Puede que el Recaudador Nacional hubiera averiguado también este detalle o puede que tuviera suerte. Nunca lo sabremos.

—¿El señor Karadimos tenía familia?

—Estaba divorciado —dice el hombre mayor—. Tiene un hijo que estudia medicina en Londres.

—Muy bien, hemos terminado —les digo, y los tres se retiran.

—¿Está muy grave el señor Karadimos? —pregunta la señora Arjondidi cuando nos quedamos solos.

—Por desgracia, ya había muerto cuando le han encontrado las mujeres de la limpieza.

—Me lo imaginaba —susurra la mujer. Se deja caer en la silla y se lleva ambas manos a la cabeza.

Me marcho sin despedirme de ella. En el instante en que alcanzo a mis hombres me suena el móvil.

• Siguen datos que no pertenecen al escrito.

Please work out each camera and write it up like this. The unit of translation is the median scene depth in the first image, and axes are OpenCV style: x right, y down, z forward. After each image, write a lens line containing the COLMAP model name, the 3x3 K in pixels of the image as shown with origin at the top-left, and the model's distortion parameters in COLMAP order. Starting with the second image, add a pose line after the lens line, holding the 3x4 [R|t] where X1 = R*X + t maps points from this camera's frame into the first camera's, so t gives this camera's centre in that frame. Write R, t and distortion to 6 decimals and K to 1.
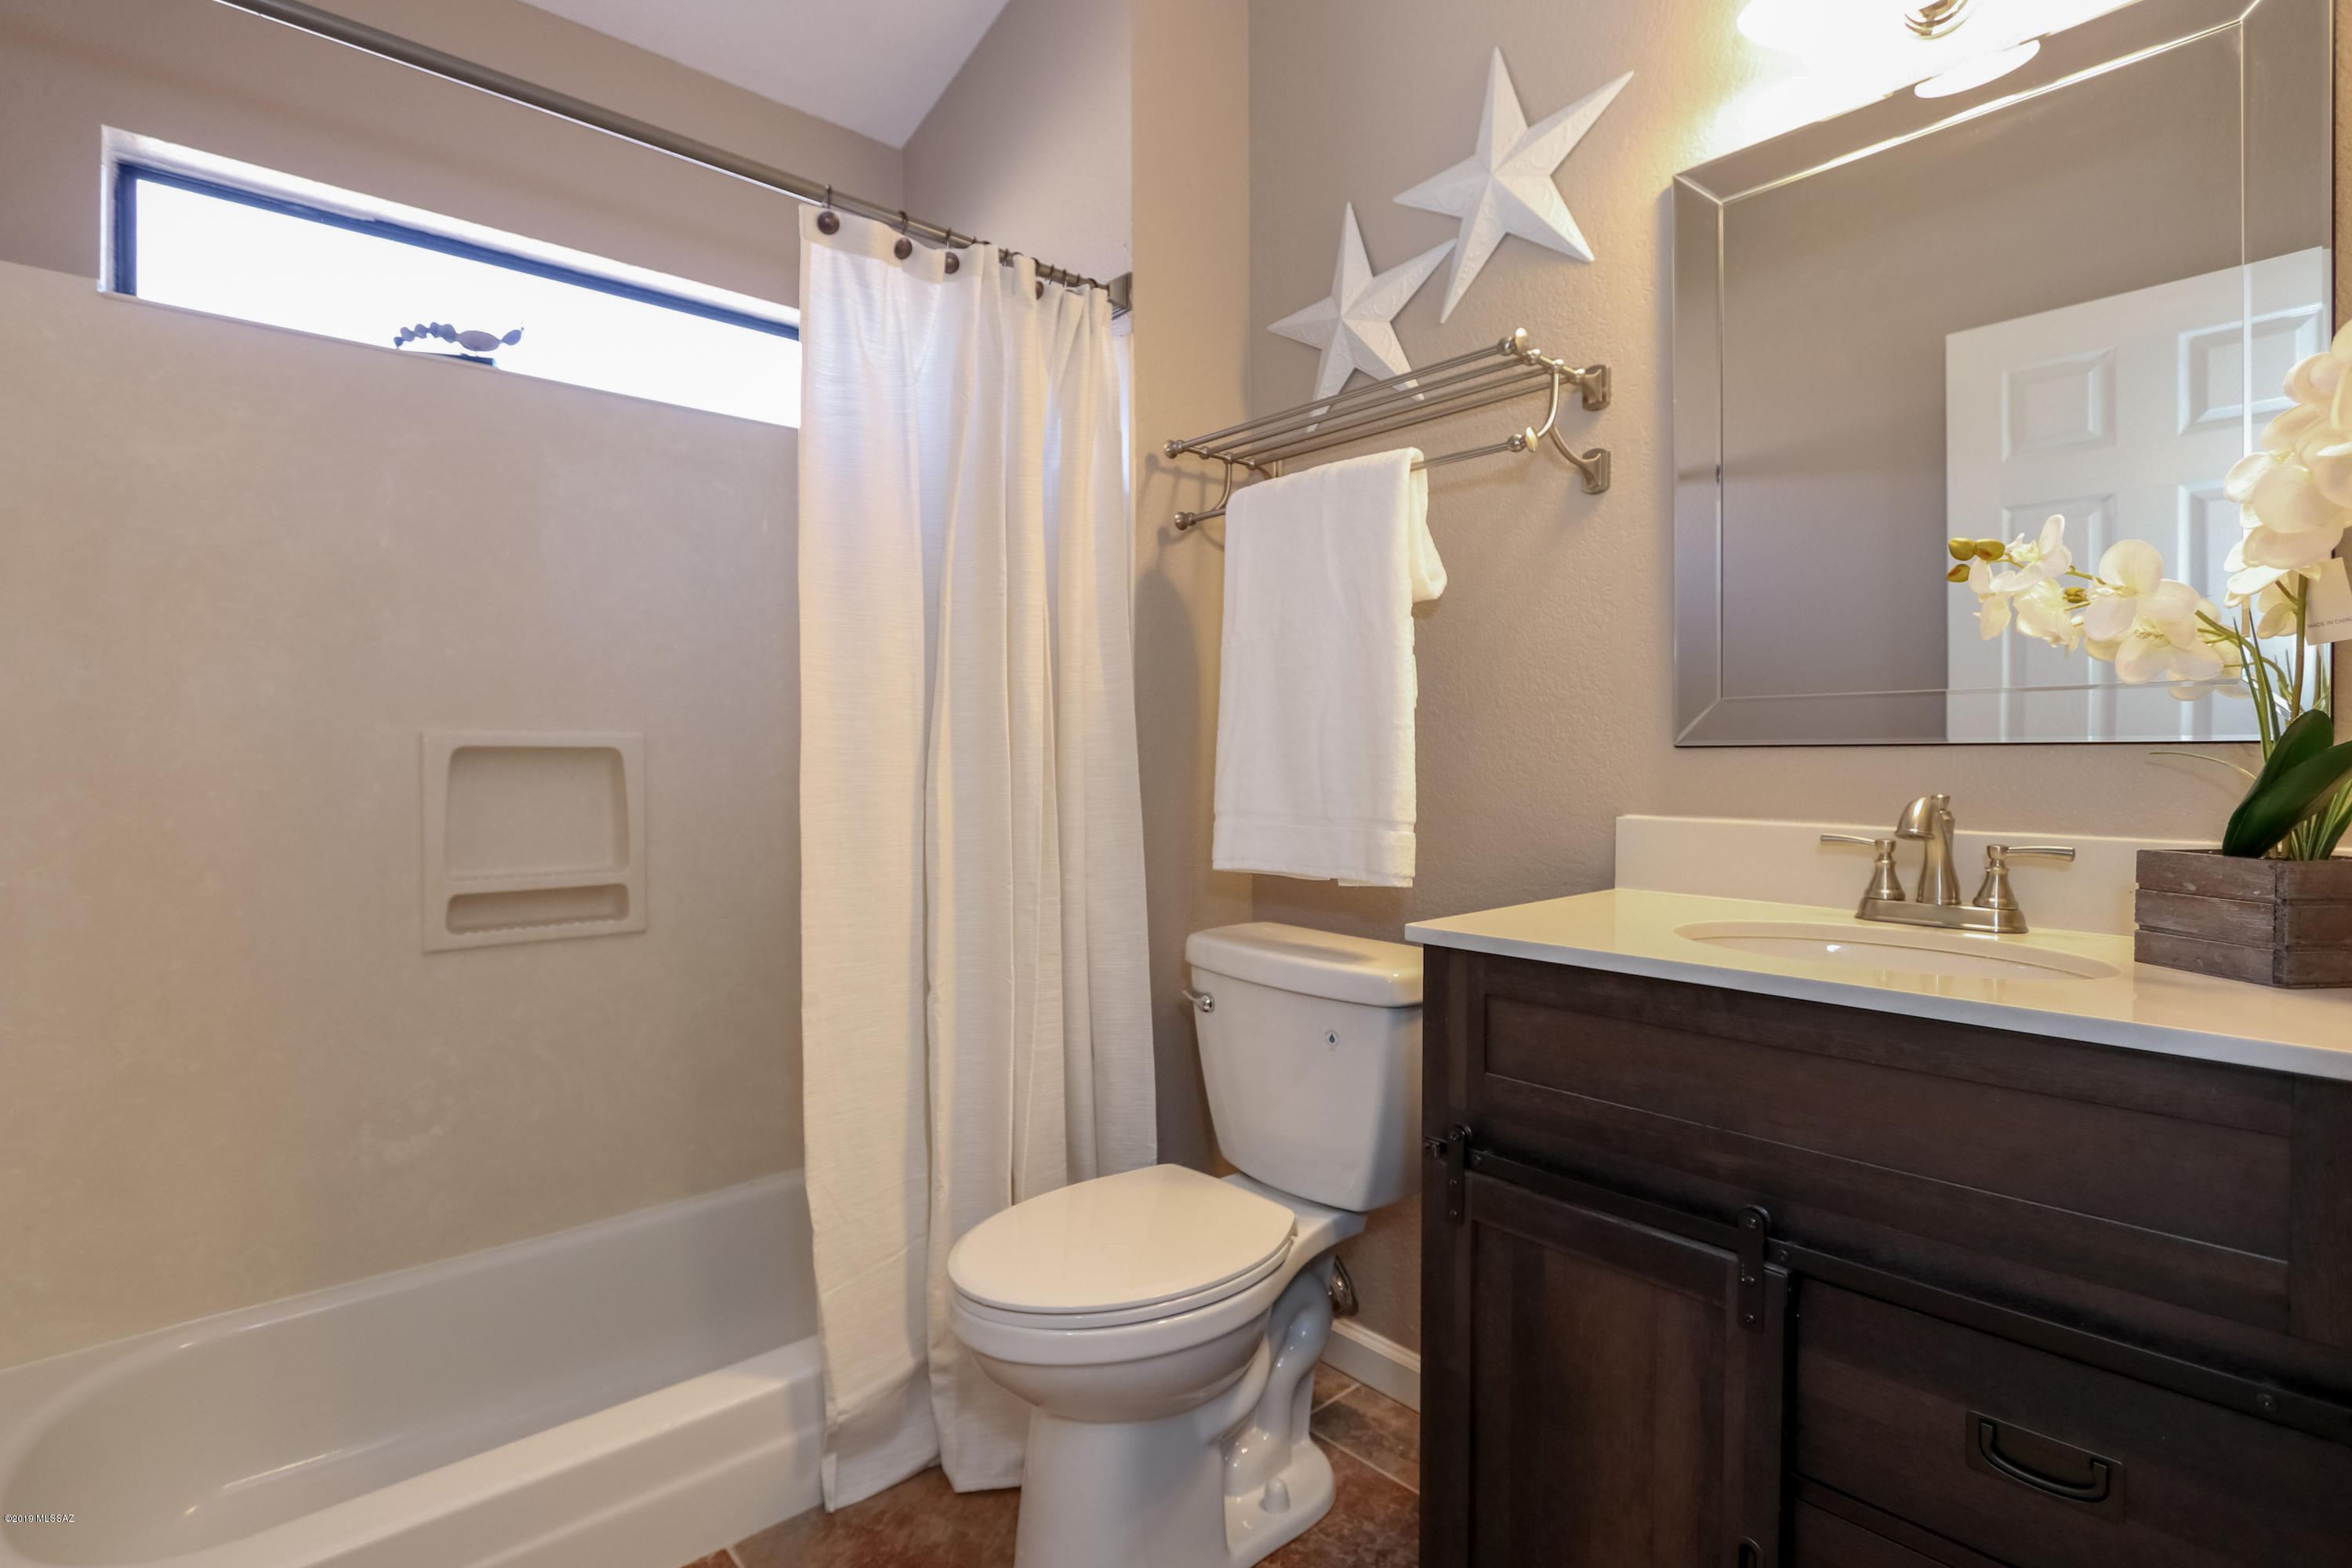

—Murió entre las diez de la noche y la una de la madrugada —anuncia la voz de Stavrópulos—. La flecha no llegó a traspasar el corazón, de modo que murió por la cicuta, como los demás. Si calculamos que el veneno necesitó un par de horas para hacer su efecto, Karadimos recibió el impacto de la flecha entre las ocho y las once de la noche.

—Te agradezco tu diligencia. —Para no desmoralizarlo, prefiero no decirle que había llegado a la misma conclusión por mi cuenta.

Dimitriu y su equipo de la Científica se disponen a subir a las oficinas cuando mis ayudantes y yo ponemos rumbo a Jefatura.